The driverless 18-wheeler is coming, most technologists agree. Great news for shippers. Lousy news for truck drivers.
About 3.5 million Americans earn their living driving a truck, and millions more drive taxis, Uber cars, delivery vans and buses. What will they do when technology eliminates the need for a human behind the wheel?
That’s been the topic of more than one high-level discussion at this year’s Milken Institute conference in Los Angeles, the annual gathering of financiers, business leaders and other potentates. Most of the 1 percenters gathered here won’t be harmed at all when trucks drive themselves. But they worry about those who will be harmed, and what the blowback might be. “The Industrial Revolution produced Marxism,” warned Princeton professor Anne-Marie Slaughter, pointing out that moments of great progress also leave some people behind—and sometimes create tsunamis of populism that bring down elites.
Technology has been displacing American workers for at least two decades, and the disruptive churn finally produced a political shock in the election of Donald Trump as president. So the fate of truck drivers 10 or 20 years from now is something already familiar to millions of factory workers and others whose jobs are now done by algorithms, robots or other machines. But this trend doesn’t seem to have crested yet, and could intensify rather than ebb. “We are seeing the decline of good-paying jobs that support middle-class lives,” Slaughter, who is president of the think tank New America, told Yahoo Finance. “We need to tell people to prepare for a different future.”

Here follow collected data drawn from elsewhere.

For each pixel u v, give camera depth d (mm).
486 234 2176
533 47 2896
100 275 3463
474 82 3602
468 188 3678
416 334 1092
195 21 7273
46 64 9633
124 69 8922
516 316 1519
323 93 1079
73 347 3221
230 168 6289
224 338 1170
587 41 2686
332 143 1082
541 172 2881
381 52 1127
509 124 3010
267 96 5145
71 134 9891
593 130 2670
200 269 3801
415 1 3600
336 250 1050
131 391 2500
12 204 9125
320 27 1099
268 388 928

There’s currently a shortage of truck drivers, which might be why the potential demise of the occupation gets the attention of people thinking hard about the future: going from a labor shortage to zero employment would be a stark economic devolution, if it ever happens. Technology creates new jobs and kills old ones all the time, of course; what’s different now is the speed of technological change and the long lag while workers and government policymakers try catch up, which can stretch to a generation.
In theory, when old jobs go away, people are supposed to develop new skills that are more in-demand, and move to places where jobs are more plentiful. “The big question is, can we move the truck drivers from the truck driving roles to the new roles in the economy,” Aaron Levie, CEO of the cloud-computing company Box, said at the Milken Conference. “We’re optimistic that the path ahead is going to represent a bunch of opportunity for a lot of people.” One program, in Kentucky, even teaches out-of-work coal miners to do computer coding, so they can take longer-lasting jobs in the digital economy. Truck drivers might do the same once their obsolescence arrives.